Does any community do a worse job of apportioning its Columbia Basin Trust funding than Nelson? If so, I’d like to see it. On second thought, no I wouldn’t.
It’s not the outcome, but the process that stinks.
Contrast the scene Monday night in council chambers — where councillors struggled for over two hours to divide $126,400 among 50 groups and projects — with Salmo, where residents played a direct role in the decision-making and the whole thing was done in an hour.
Due to heavy oversubscription, there were bound to be winners and losers in Nelson, but at the end of the night, the sheer arbitrariness of the process and amount of horse-trading left me with a bad taste.
While councillors came armed with a matrix indicating their favourite projects, ultimately it only winnowed the applications with little or no chance of succeeding, and did nothing to resolve the thornier problem of who gets how much.
The decision-making process is messy, time consuming, and prone to last-minute wrangling. Council was more likely to fully fund projects discussed early in the evening while they were feeling generous than those that came up later as the well began to run dry. (Your opinion of the outcome will likely be influenced by whether your favourite group got what it asked for.)
In a unique approach, Nelson sets aside 35 per cent of its funding for cultural projects and empanels a local jury to deliberate on those applications and bring forth recommendations, which council can accept or ignore. (Full disclosure: I was a juror last year.)
However, only councillor Donna Macdonald appeared to have read the jurors’ notes explaining why they felt certain projects should receive less funding than requested or none at all.
Which isn’t to denigrate the organizations that were successful. There isn’t a bad project among them, even if lots were left out.
But in Salmo, the process was over lickity split, with less room for recriminations.
It’s one of several places in the Columbia Basin (others include Winlaw, New Denver, Nakusp, and Area E of the Regional District of Central Kootenay) that get the community directly involved.
People arrive at a meeting, hear brief pitches from organizations seeking funding, and vote for the projects they want to support.
In the Salmo example, residents are issued a handful of dots, each with a dollar value determined by the total amount up for grabs and the number of people who show up.

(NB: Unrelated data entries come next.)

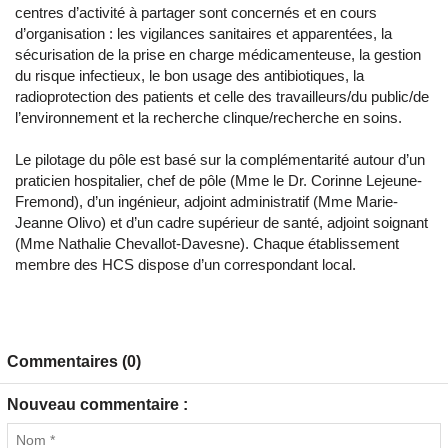
centres d’activité à partager sont concernés et en cours
d’organisation : les vigilances sanitaires et apparentées, la
sécurisation de la prise en charge médicamenteuse, la gestion
du risque infectieux, le bon usage des antibiotiques, la
radioprotection des patients et celle des travailleurs/du public/de
l’environnement et la recherche clinque/recherche en soins.
Le pilotage du pôle est basé sur la complémentarité autour d’un
praticien hospitalier, chef de pôle (Mme le Dr. Corinne Lejeune-
Fremond), d’un ingénieur, adjoint administratif (Mme Marie-
Jeanne Olivo) et d’un cadre supérieur de santé, adjoint soignant
(Mme Nathalie Chevallot-Davesne). Chaque établissement
membre des HCS dispose d’un correspondant local.
Commentaires (0)
Nouveau commentaire :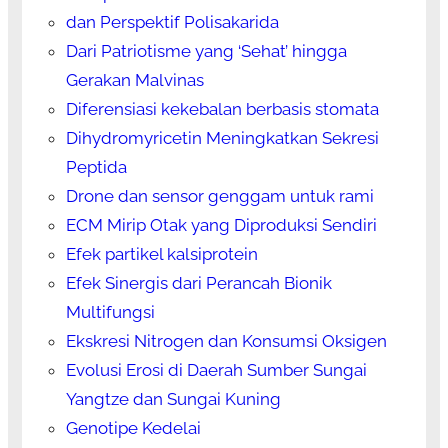
dan Perspektif Polisakarida
Dari Patriotisme yang ‘Sehat’ hingga
Gerakan Malvinas
Diferensiasi kekebalan berbasis stomata
Dihydromyricetin Meningkatkan Sekresi
Peptida
Drone dan sensor genggam untuk rami
ECM Mirip Otak yang Diproduksi Sendiri
Efek partikel kalsiprotein
Efek Sinergis dari Perancah Bionik
Multifungsi
Ekskresi Nitrogen dan Konsumsi Oksigen
Evolusi Erosi di Daerah Sumber Sungai
Yangtze dan Sungai Kuning
Genotipe Kedelai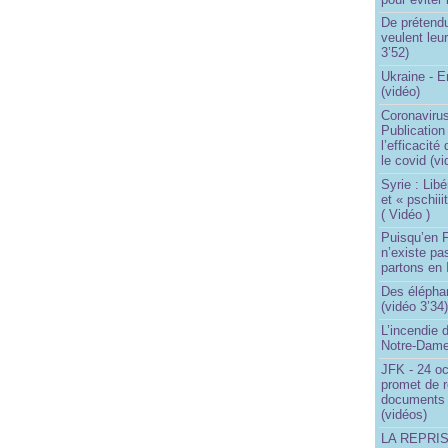
De prétend
veulent leur
3’52)
Ukraine - 
(vidéo)
Coronavirus
Publication
l’efficacité
le covid (v
Syrie : Libé
et « pschii
( Vidéo )
Puisqu’en F
n’existe pas
partons en I
Des éléphan
(vidéo 3’34
L’incendie 
Notre-Dame
JFK - 24 o
promet de r
documents 
(vidéos)
LA REPRI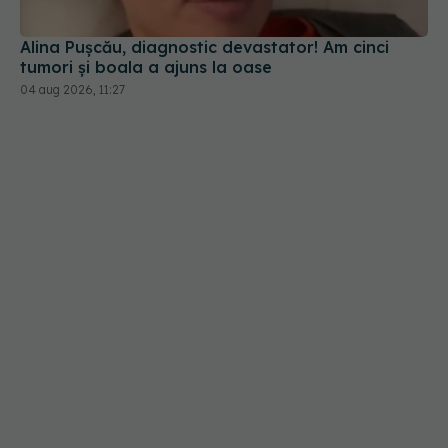
Alina Pușcău, diagnostic devastator! Am cinci
tumori și boala a ajuns la oase
04 aug 2026, 11:27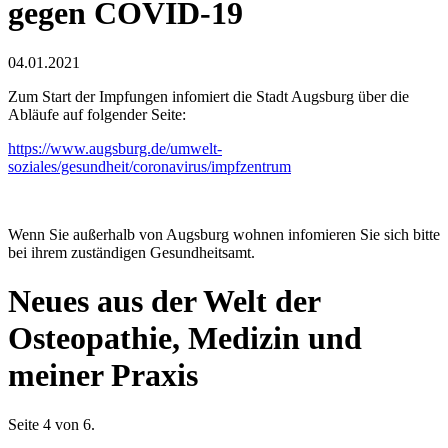
gegen COVID-19
04.01.2021
Zum Start der Impfungen infomiert die Stadt Augsburg über die
Abläufe auf folgender Seite:
https://www.augsburg.de/umwelt-
soziales/gesundheit/coronavirus/impfzentrum
Wenn Sie außerhalb von Augsburg wohnen infomieren Sie sich bitte
bei ihrem zuständigen Gesundheitsamt.
Neues aus der Welt der
Osteopathie, Medizin und
meiner Praxis
Seite 4 von 6.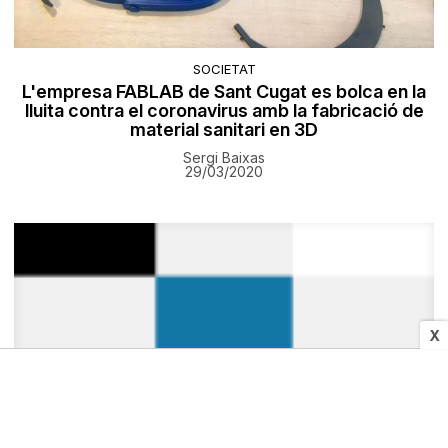
SOCIETAT
L'empresa FABLAB de Sant Cugat es bolca en la
lluita contra el coronavirus amb la fabricació de
material sanitari en 3D
Sergi Baixas
29/03/2020
X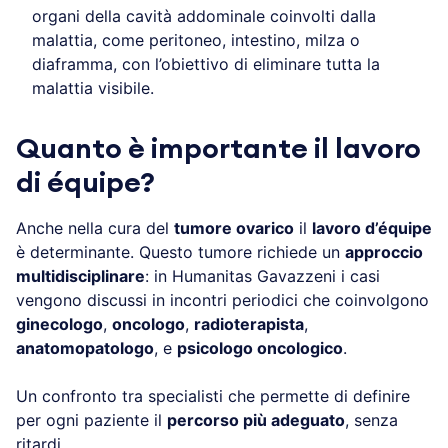
organi della cavità addominale coinvolti dalla
malattia, come peritoneo, intestino, milza o
diaframma, con l’obiettivo di eliminare tutta la
malattia visibile.
Quanto è importante il lavoro
di équipe?
Anche nella cura del
tumore ovarico
il
lavoro d’équipe
è determinante. Questo tumore richiede un
approccio
multidisciplinare
: in Humanitas Gavazzeni i casi
vengono discussi in incontri periodici che coinvolgono
ginecologo
,
oncologo
,
radioterapista
,
anatomopatologo
, e
psicologo oncologico
.
Un confronto tra specialisti che permette di definire
per ogni paziente il
percorso più adeguato
, senza
ritardi.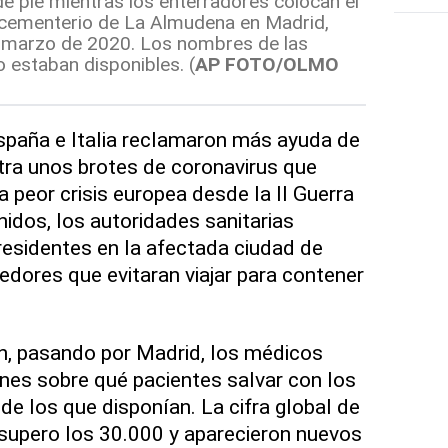
de pie mientras los enterradores colocan el
 cementerio de La Almudena en Madrid,
 marzo de 2020. Los nombres de las
 estaban disponibles. (
AP FOTO/OLMO
aña e Italia reclamaron más ayuda de
tra unos brotes de coronavirus que
la peor crisis europea desde la II Guerra
idos, los autoridades sanitarias
 residentes en la afectada ciudad de
edores que evitaran viajar para contener
n, pasando por Madrid, los médicos
nes sobre qué pacientes salvar con los
de los que disponían. La cifra global de
upero los 30.000 y aparecieron nuevos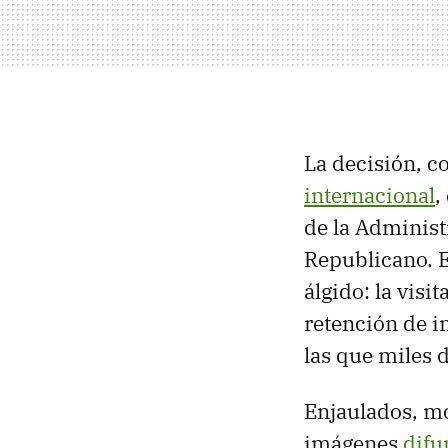
La decisión, c
internacional
,
de la Adminis
Republicano. E
álgido: la vis
retención de i
las que miles 
Enjaulados, mo
imágenes
difu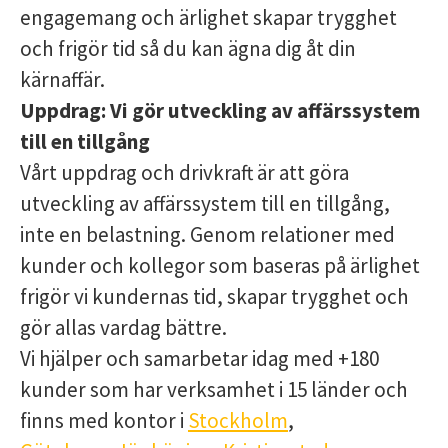
engagemang och ärlighet skapar trygghet
och frigör tid så du kan ägna dig åt din
kärnaffär.
Uppdrag:
Vi gör utveckling av affärssystem
till en tillgång
Vårt uppdrag och drivkraft är att göra
utveckling av affärssystem till en tillgång,
inte en belastning. Genom relationer med
kunder och kollegor som baseras på ärlighet
frigör vi kundernas tid, skapar trygghet och
gör allas vardag bättre.
Vi hjälper och samarbetar idag med +180
kunder som har verksamhet i 15 länder och
finns med kontor i
Stockholm
,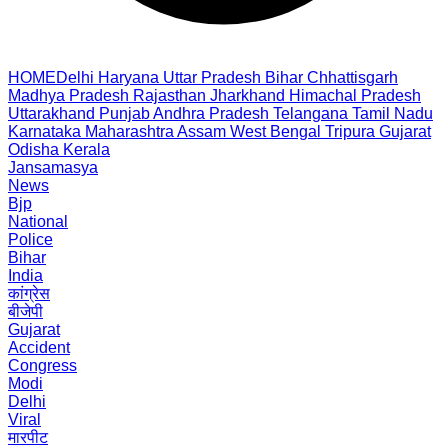
HOME
Delhi
Haryana
Uttar Pradesh
Bihar
Chhattisgarh
Madhya Pradesh
Rajasthan
Jharkhand
Himachal Pradesh
Uttarakhand
Punjab
Andhra Pradesh
Telangana
Tamil Nadu
Karnataka
Maharashtra
Assam
West Bengal
Tripura
Gujarat
Odisha
Kerala
Jansamasya
News
Bjp
National
Police
Bihar
India
कांग्रेस
बीजेपी
Gujarat
Accident
Congress
Modi
Delhi
Viral
मारपीट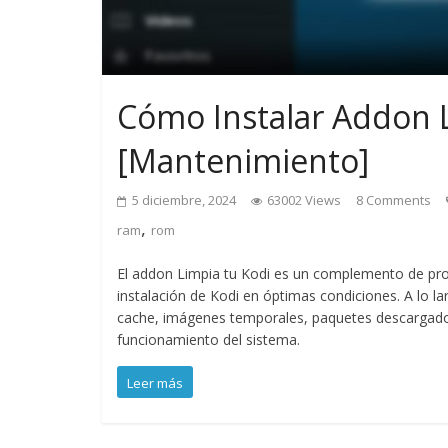
Cómo Instalar Addon 
[Mantenimiento]
5 diciembre, 2024
63002 Views
8 Comments
,
ram
rom
El addon Limpia tu Kodi es un complemento de pro
instalación de Kodi en óptimas condiciones. A lo l
cache, imágenes temporales, paquetes descargados
funcionamiento del sistema.
Leer más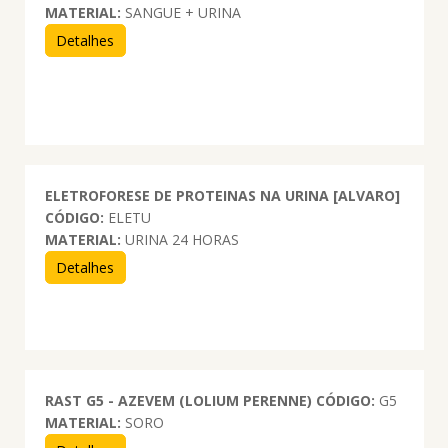
MATERIAL:
SANGUE + URINA
Detalhes
ELETROFORESE DE PROTEINAS NA URINA [ALVARO]
CÓDIGO:
ELETU
MATERIAL:
URINA 24 HORAS
Detalhes
RAST G5 - AZEVEM (LOLIUM PERENNE)
CÓDIGO:
G5
MATERIAL:
SORO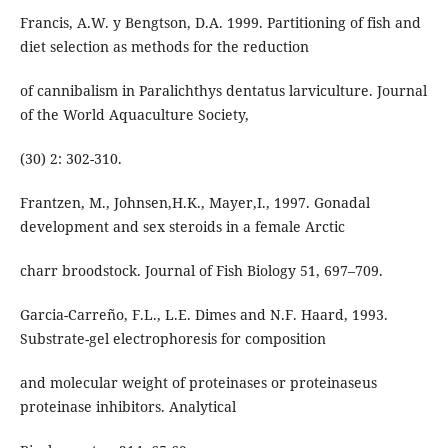
Francis, A.W. y Bengtson, D.A. 1999. Partitioning of fish and
diet selection as methods for the reduction
of cannibalism in Paralichthys dentatus larviculture. Journal
of the World Aquaculture Society,
(30) 2: 302-310.
Frantzen, M., Johnsen,H.K., Mayer,I., 1997. Gonadal
development and sex steroids in a female Arctic
charr broodstock. Journal of Fish Biology 51, 697–709.
Garcia-Carreño, F.L., L.E. Dimes and N.F. Haard, 1993.
Substrate-gel electrophoresis for composition
and molecular weight of proteinases or proteinaseus
proteinase inhibitors. Analytical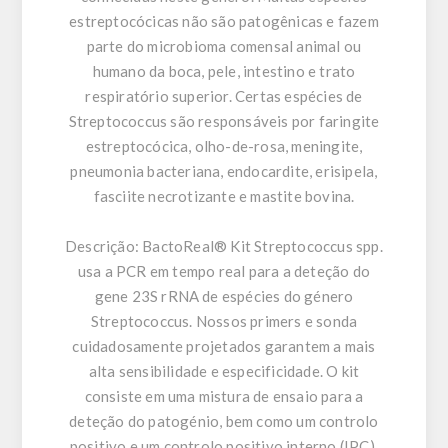
estreptocócicas não são patogênicas e fazem
parte do microbioma comensal animal ou
humano da boca, pele, intestino e trato
respiratório superior. Certas espécies de
Streptococcus são responsáveis por faringite
estreptocócica, olho-de-rosa, meningite,
pneumonia bacteriana, endocardite, erisipela,
fasciite necrotizante e mastite bovina.
Descrição:
BactoReal® Kit Streptococcus spp.
usa a PCR em tempo real para a deteção do
gene 23S rRNA de espécies do género
Streptococcus. Nossos primers e sonda
cuidadosamente projetados garantem a mais
alta sensibilidade e especificidade. O kit
consiste em uma mistura de ensaio para a
deteção do patogénio, bem como um controlo
positivo e um controlo positivo interno (IPC).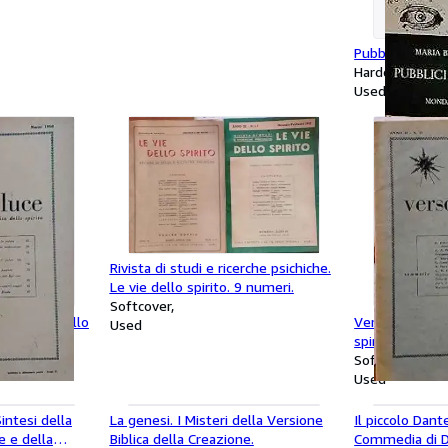
Pubblici segret
Hardcover
Used
Rivista di studi e ricerche psichiche.
Le vie dello spirito. 9 numeri.
Softcover
a di vita dello
Verso la luce, 
Used
spirito. 27 num
Softcover
Used
intesi della
La genesi. I Misteri della Versione
Il piccolo Dant
e e della
Biblica della Creazione.
Commedia di Da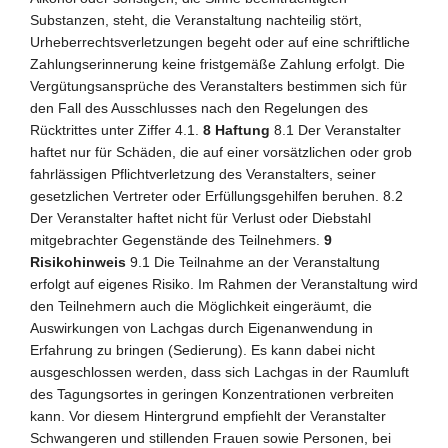
Substanzen, steht, die Veranstaltung nachteilig stört,
Urheberrechtsverletzungen begeht oder auf eine schriftliche
Zahlungserinnerung keine fristgemäße Zahlung erfolgt. Die
Vergütungsansprüche des Veranstalters bestimmen sich für
den Fall des Ausschlusses nach den Regelungen des
Rücktrittes unter Ziffer 4.1.
8 Haftung
8.1 Der Veranstalter
haftet nur für Schäden, die auf einer vorsätzlichen oder grob
fahrlässigen Pflichtverletzung des Veranstalters, seiner
gesetzlichen Vertreter oder Erfüllungsgehilfen beruhen. 8.2
Der Veranstalter haftet nicht für Verlust oder Diebstahl
mitgebrachter Gegenstände des Teilnehmers.
9
Risikohinweis
9.1 Die Teilnahme an der Veranstaltung
erfolgt auf eigenes Risiko. Im Rahmen der Veranstaltung wird
den Teilnehmern auch die Möglichkeit eingeräumt, die
Auswirkungen von Lachgas durch Eigenanwendung in
Erfahrung zu bringen (Sedierung). Es kann dabei nicht
ausgeschlossen werden, dass sich Lachgas in der Raumluft
des Tagungsortes in geringen Konzentrationen verbreiten
kann. Vor diesem Hintergrund empfiehlt der Veranstalter
Schwangeren und stillenden Frauen sowie Personen, bei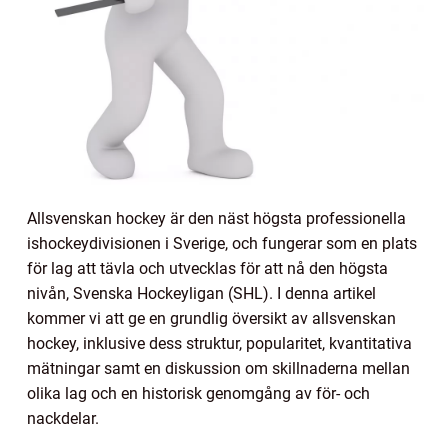
Allsvenskan hockey är den näst högsta professionella
ishockeydivisionen i Sverige, och fungerar som en plats
för lag att tävla och utvecklas för att nå den högsta
nivån, Svenska Hockeyligan (SHL). I denna artikel
kommer vi att ge en grundlig översikt av allsvenskan
hockey, inklusive dess struktur, popularitet, kvantitativa
mätningar samt en diskussion om skillnaderna mellan
olika lag och en historisk genomgång av för- och
nackdelar.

Each person divides their dots among the projects as they see fit. More dots means more funding. No project receives more than it requests; any excess increases the value of all the other dots.
This dotmocracy, as it’s sometimes called, is not without drawbacks: an organization with more members is likely to receive more votes — although a larger membership is arguably an indicator of greater community support. I also think groups that get the vote out should be entitled to the benefit of their enterprise.
For a city council, trying to divide money amongst community groups is in many ways unenviable and thankless. They are bound to be second guessed no matter what they decide.
But it’s harder to argue with the collective wisdom of several hundred people — which is why Nelson should switch to a direct participation method.
With a larger population than other communities that presently employ it, it may be more difficult to administer here, but it would still be better than what happened Monday night. Agonized decision-making doesn’t necessarily result in better decisions.